Parkway advocates say firefighters have responded to 24 fires – 14 in the city jurisdiction alone – in the first half of the year, including blazes that have erupted from the unusually dry conditions caused by California’s historic drought.
“We’ve noticed a spike in grass fires … and the reason people are noticing is because in the past it would be a 2- or 3-acre fire and then we would get a hold of it,” Padilla said. “Now, you’re talking about 160 acres, like the Cal Expo fire (on July 4).
“The fire behavior is extremely explosive, and the concern for us is these are wildland-type fires in urban settings.”
There is nothing new about grass fires along the parkway. They happen every year – and most are started by humans, either accidentally or as arson. But this year, some area firefighters are particularly concerned about the potential for fires to burn larger and more quickly than in previous years.
So far this year, more than 200 parkway acres have burned, about the same amount that burned over the previous 18 months. With the peak of fire season coming in late August, the situation has left fire officials and parkway advocates debating what methods should be used to reduce the threat of fires, and whether a comprehensive plan should be drawn up to clear out underbrush before it ignites.

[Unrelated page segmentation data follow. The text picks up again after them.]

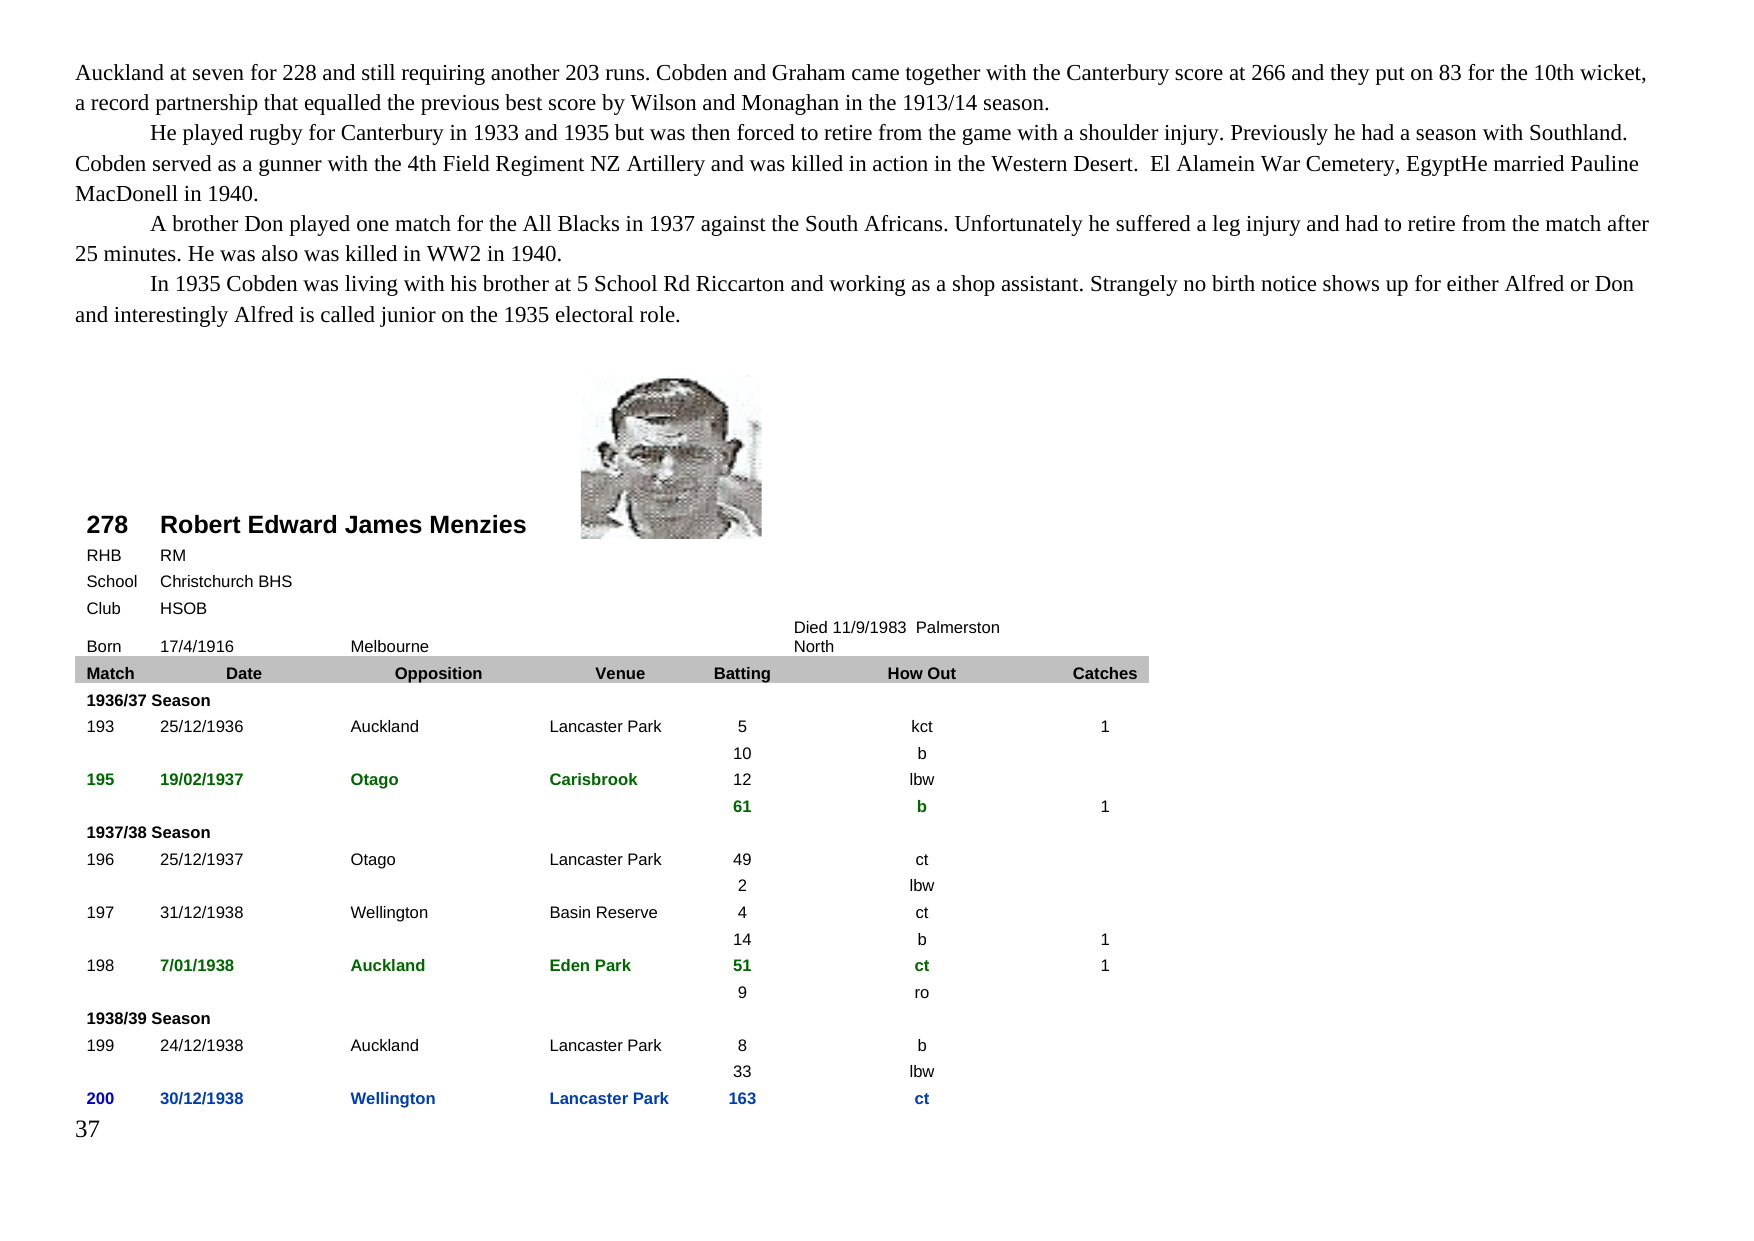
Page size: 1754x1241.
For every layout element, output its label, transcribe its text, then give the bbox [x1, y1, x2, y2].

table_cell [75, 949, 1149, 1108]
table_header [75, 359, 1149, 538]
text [75, 59, 1654, 116]
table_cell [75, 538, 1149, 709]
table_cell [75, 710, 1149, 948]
text He played rugby for Canterbury in 1933 and 1935 but was then forced to retire from the game with a shoulder injury. Previously he had a season with Southland. Cobden served as a gunner with the 4th Field Regiment NZ Artillery and was killed in action in the Western Desert. El Alamein War Cemetery, EgyptHe married Pauline MacDonell in 1940. [75, 119, 1654, 206]
text A brother Don played one match for the All Blacks in 1937 against the South Africans. Unfortunately he suffered a leg injury and had to retire from the match after 25 minutes. He was also was killed in WW2 in 1940. [75, 210, 1654, 267]
text In 1935 Cobden was living with his brother at 5 School Rd Riccarton and working as a shop assistant. Strangely no birth notice shows up for either Alfred or Don and interestingly Alfred is called junior on the 1935 electoral role. [75, 271, 1654, 327]
picture [580, 375, 762, 539]
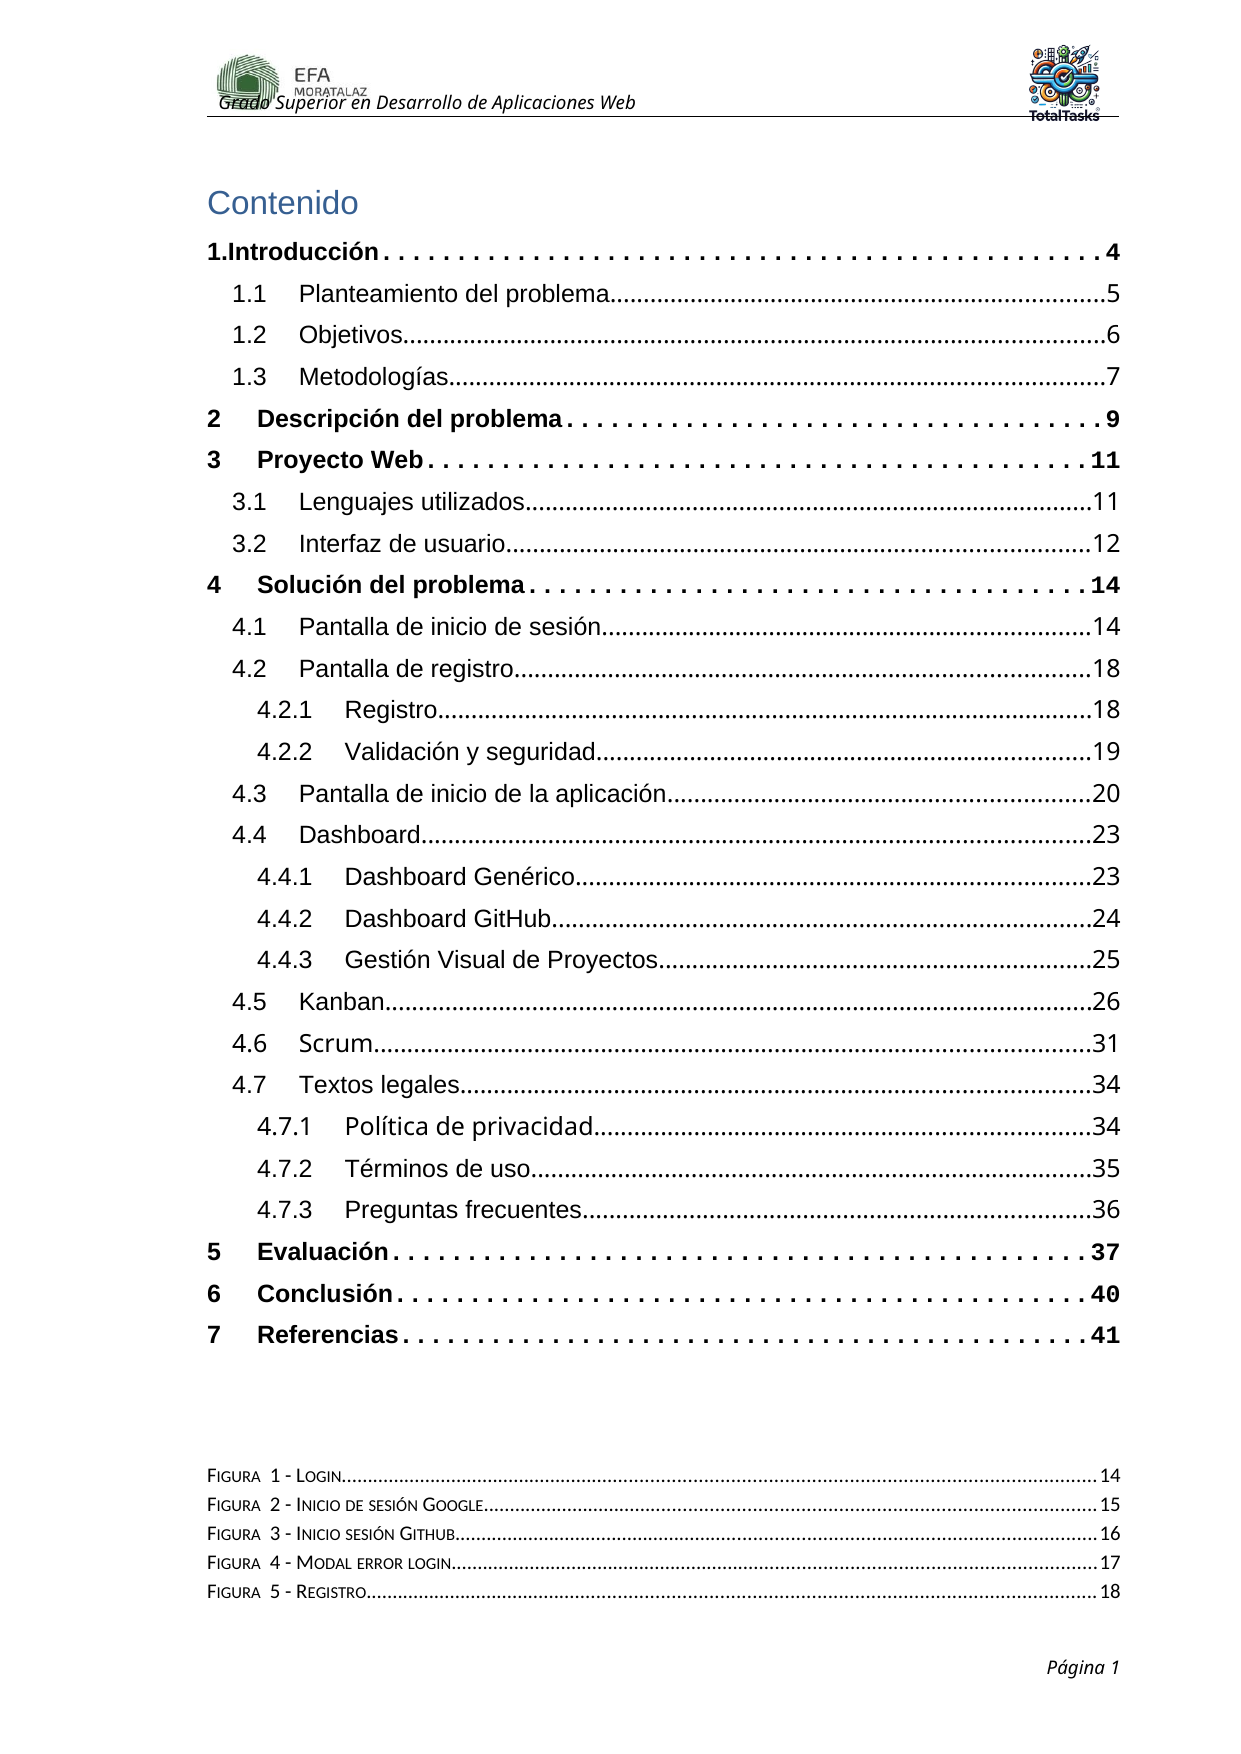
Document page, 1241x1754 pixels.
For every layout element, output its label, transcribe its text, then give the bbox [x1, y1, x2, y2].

The immediate response by firefighters has been to knock down a blaze as rapidly as possible, because of the extreme conditions. Padilla said the Sacramento Fire Department is deploying four firefighters per engine rather than the typical three to make more force available to stop blazes, and the department is deploying additional resources much more quickly than in the past.
In the case of the Cal Expo fire, which burned up to the levee behind the state fairgrounds, the first firefighters dispatched called for additional help before they even arrived because of the size of the smoke column, Padilla said.
“We struck a second alarm before anyone even got there,” he said.
The causes of the fires are the same as in past years – almost invariably they’re caused by humans. The county estimates that the parkway is visited 5 million times a year by parkway users; other estimates put the figure as high as 8 million. With that many visitors, the potential for fire is high, and almost anything can spark a blaze – a campfire set by homeless people, a barbecue set up on an island by weekend visitors, a cigarette butt carelessly discarded.
“There’s just a lot of activity on the parkway,” Padilla said.